Relations between Saudi Arabia and Egypt are beginning to strain as a result of the Egyptian regime’s lack of support for the kingdom’s foreign policy.
After President Abdel Fatah Al-Sisi came to power through a coup on 3 July 2013, the Saudi regime, along with a number of other GCC rallied support for the coup. Since then, the Gulf monarchies have pledged billions to keep Sisi’s regime afloat, by funding its government, providing aid for economic relief and to support Egypt’s military, which is notorious for human rights abuses. Investment projects in Egypt by the Gulf Arab states quickly became a norm.
In return, the Gulf states expected Sisi’s regime to give them backing both regionally and on the international platform. One of the main tests for this was the Egyptian reaction to the Saudi-led coalition’s intervention in Yemen.

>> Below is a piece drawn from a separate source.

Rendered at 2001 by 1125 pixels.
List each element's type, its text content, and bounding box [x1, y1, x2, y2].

While the Egyptian government reiterates its full support for Saudi Arabia, its military support was not as great as it expected. While Saudi’s role in the campaign is primarily conducting airstrikes, though they provided ground training for tribes and local resistance forces, they were relying on countries that have joined the coalition to supplement ground forces against Houthi and Saleh militias.
Egypt’s contribution has provided limited naval and air support to the coalition, with around 800 soldiers being present to guard the Red Sea and Bab El-Mandab strait. This area has been free from the Houthi rebels since mid-July 2015.

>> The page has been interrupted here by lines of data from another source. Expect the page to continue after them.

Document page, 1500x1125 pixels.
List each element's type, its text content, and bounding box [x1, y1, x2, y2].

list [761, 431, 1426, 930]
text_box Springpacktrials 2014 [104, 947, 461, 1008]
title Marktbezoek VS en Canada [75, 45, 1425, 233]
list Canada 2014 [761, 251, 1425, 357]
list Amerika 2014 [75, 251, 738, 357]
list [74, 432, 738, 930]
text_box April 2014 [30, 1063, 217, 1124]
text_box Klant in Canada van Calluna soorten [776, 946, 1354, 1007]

In recent days, Egypt has revealed its policy on Syria conflicts with Saudi Arabia’s. Sisi’s regime advocates a political process that includes current President Bashar Al Assad, while Riyadh is bitterly against the Assad regime and the Iranian and Russian interventions that followed.
This weekend, Egypt voted for a Russian draft resolution in the UN Security Council which called for relief in Syria. This angered a number of Saudi officials and has led to the Saudi Arabian oil co-operation ARAMCO to suspending oil sales to Egypt.
Lebanese newspaper Al-Akhbar has also reported that Saudi may start cutting aid to Egypt. In an interview, an anonymous Egyptian diplomat said ARAMCO’s move was not a surprise and confirmed that Saudi Arabia has indeed suspended investment projects in Egypt, without giving further details.